You could look at answers to this question on python profiling to help you identify bottle necks. There's a bit of sorting going on, which may be sub-optimal.
If your event data is sorted by start time then you should be able to iterate through the events in order and look ahead and behind to determine the count of overlapping events.
Here's an example of what I mean, I generate 150,000 sequentially starting events with a random duration. Then iterate through the events in the manner described above and print the top ten events with the most concurrencies.
>python py_counter.py
(7548: start 1546268748.0, duration: 89.0, 47)
(7547: start 1546268747.0, duration: 8.0, 46)
(7546: start 1546268746.0, duration: 86.0, 45)
(7545: start 1546268745.0, duration: 36.0, 44)

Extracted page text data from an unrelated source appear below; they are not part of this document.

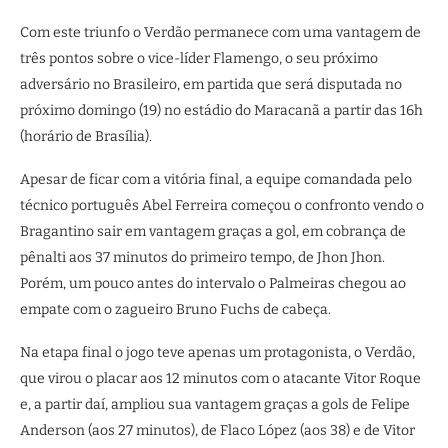
Com este triunfo o Verdão permanece com uma vantagem de
três pontos sobre o vice-líder Flamengo, o seu próximo
adversário no Brasileiro, em partida que será disputada no
próximo domingo (19) no estádio do Maracanã a partir das 16h
(horário de Brasília).
Apesar de ficar com a vitória final, a equipe comandada pelo
técnico português Abel Ferreira começou o confronto vendo o
Bragantino sair em vantagem graças a gol, em cobrança de
pênalti aos 37 minutos do primeiro tempo, de Jhon Jhon.
Porém, um pouco antes do intervalo o Palmeiras chegou ao
empate com o zagueiro Bruno Fuchs de cabeça.
Na etapa final o jogo teve apenas um protagonista, o Verdão,
que virou o placar aos 12 minutos com o atacante Vitor Roque
e, a partir daí, ampliou sua vantagem graças a gols de Felipe
Anderson (aos 27 minutos), de Flaco López (aos 38) e de Vitor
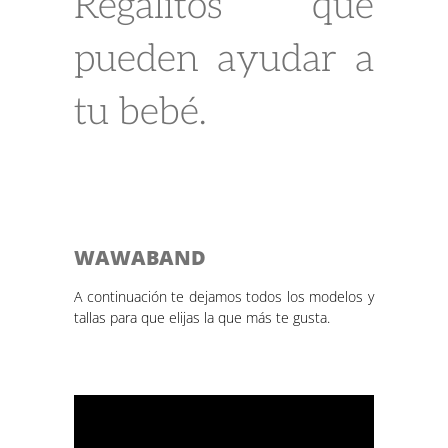
Regalitos que
pueden ayudar a
tu bebé.
WAWABAND
A continuación te dejamos todos los modelos y
tallas para que elijas la que más te gusta.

(7544: start 1546268744.0, duration: 21.0, 43)
(59089: start 1546320289.0, duration: 25.0, 43)
(7543: start 1546268743.0, duration: 75.0, 42)
(59088: start 1546320288.0, duration: 96.0, 42)
(104116: start 1546365316.0, duration: 70.0, 42)
(7542: start 1546268742.0, duration: 94.0, 41)
Finished 150,000 events in 5.1 seconds
Here's the code:
from datetime import datetime, timedelta
from dataclasses import dataclass
from collections import Counter
from random import randint
import time
@dataclass(eq=True, frozen=True) # make hashable
class Event:
"""Track event durations"""
tag: int
start: datetime
end: datetime
def __repr__(self):
return f"{self.tag}: start {self.start.timestamp()}, duration: {self.end.timestamp() - self.start.timestamp()}"
start_time = time.time()
# create some sequentially starting events with random durations
events = []
for i in range(150000):
start = datetime(2019, 1, 1) + timedelta(seconds=i)
end = start + timedelta(seconds=randint(1, 100))
events.append(Event(i, start, end))
concurrencies = Counter()
#events is a list sorted by start-time
for i, event in enumerate(events):
# look back
j = i - 1
while j > 0 and event.start < events[j].end:
j -= 1
concurrencies[event] += 1
# look forward
j = i + 1
max_index = len(events) - 1
while j < max_index and event.end < events[i].start:
j += 1
concurrencies[event] += 1
# print events with highest number of concurrencies
for event in concurrencies.most_common(10):
print(event)
print(f"Finished {len(events):,d} events in {time.time() - start_time:.1f} seconds")
Let me know if any portions need clarifying.